Now they are back, and “Sins We’ve Made” not only builds on what happened on the debut, but ramps everything up and doesn’t so much as blur the lines, but frankly not even understand there are boundaries in the first place.

Right from the off, the title track as it happens, it’s clear that this is a pair with a nose for trouble. There is some primal, lustful urges in the fiddle playing, something that suggests a walk down the wrong side of the tracks, and when they join together for the harmony part, then this is not so much a call to arms this time, but a blatant summoning.

Everything about this stomps up a storm. The overt folk of “Rules Of Engagement” is probably the best thing here.

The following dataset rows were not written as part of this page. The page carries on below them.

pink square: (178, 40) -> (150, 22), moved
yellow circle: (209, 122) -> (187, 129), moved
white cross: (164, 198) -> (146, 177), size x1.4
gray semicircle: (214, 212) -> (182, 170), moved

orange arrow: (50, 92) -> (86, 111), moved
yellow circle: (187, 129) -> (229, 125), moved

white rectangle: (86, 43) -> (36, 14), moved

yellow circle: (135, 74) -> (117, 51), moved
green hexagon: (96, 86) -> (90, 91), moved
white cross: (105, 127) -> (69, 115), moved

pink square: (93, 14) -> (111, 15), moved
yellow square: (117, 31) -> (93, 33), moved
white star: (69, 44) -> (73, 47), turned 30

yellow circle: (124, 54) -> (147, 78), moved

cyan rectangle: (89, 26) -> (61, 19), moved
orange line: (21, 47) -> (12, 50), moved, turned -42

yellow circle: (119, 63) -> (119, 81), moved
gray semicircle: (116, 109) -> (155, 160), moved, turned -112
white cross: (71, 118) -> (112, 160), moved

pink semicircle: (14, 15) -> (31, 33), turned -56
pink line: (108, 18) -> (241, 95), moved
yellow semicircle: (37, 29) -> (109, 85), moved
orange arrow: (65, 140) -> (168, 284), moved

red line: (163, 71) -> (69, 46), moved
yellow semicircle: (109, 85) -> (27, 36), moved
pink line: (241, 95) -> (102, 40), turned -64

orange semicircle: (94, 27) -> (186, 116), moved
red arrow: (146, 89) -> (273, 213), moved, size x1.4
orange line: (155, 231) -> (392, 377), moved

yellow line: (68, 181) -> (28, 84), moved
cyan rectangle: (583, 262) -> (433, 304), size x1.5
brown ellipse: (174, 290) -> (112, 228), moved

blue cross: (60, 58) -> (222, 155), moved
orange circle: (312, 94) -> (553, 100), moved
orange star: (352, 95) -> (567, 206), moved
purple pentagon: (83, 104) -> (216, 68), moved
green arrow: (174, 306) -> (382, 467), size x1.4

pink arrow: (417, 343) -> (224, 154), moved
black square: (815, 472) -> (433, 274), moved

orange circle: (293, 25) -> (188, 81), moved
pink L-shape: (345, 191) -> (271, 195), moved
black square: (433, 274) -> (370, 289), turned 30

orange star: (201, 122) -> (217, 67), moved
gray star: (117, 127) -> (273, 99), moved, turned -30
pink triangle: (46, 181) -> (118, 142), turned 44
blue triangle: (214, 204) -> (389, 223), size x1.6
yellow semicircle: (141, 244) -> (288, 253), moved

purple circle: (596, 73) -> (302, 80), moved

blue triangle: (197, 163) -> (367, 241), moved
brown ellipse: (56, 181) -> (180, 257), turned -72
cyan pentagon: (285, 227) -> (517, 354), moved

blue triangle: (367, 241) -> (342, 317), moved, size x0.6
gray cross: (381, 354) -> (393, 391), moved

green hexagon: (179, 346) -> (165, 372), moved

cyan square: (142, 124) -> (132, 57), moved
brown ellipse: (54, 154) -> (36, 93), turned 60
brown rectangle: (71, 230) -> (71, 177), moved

Like many on the record, it’s a vocal duet, but is better when they both sing at the same time – plus there’s something glorious about the pay off line: “you say that nothing’s too good for you, but she is….”.

Yet there are so many different colours and shades. A real beauty in the pure love song of “Dark Gets Close”, manages to somehow invoke the rugged beauty that I always imagine Canada to possess.

That is balanced out by the darker, more foreboding tones of the traditional sounding “Seat At The Table”. And a word too for the instrumentation that so compliments the vocals, it is absolutely perfect, not just here, but on the others too.

The way “Loved You Enough” is picked out, at once fragile but totally sure of itself, is a thing of real skill, and Mullholland (who was nominated for an award last year for her solo album) has a gorgeous voice, but it doesn’t ever sound better than it does here.

“…Made” could have, well, been made at any time, given that it doesn’t have much truck with “contemporary” anything, but “I Saw It In The Mail” is so traditional you can picture it as the soundtrack to a saloon in Dodge City. There is just a rawness here.

“Shiloh” is full of a real Celtic sound, and honestly, its instrumental tones are not far from a ceilidh,  and there’s something innocent about “I Just Wanna”. It conjures up images of drive-thru cinema and chaperones at the school dance.

“Shadow” has a more epic, rounded feel than most of the album, and “Rich Looks Cheap To Me” takes things in a more acoustic direction, but it is a very clever track. Two sides to every story, it suggests, but to take that a stage further, then also two halves of the same coin.

And that fusion is all over “Sins We Made”. There was only seven deadly when they started, but Harrow Fair have invented a few more, surely. A thoroughly interesting, compelling and supremely well put together album, it improves on the first one – and that makes it very, very good indeed.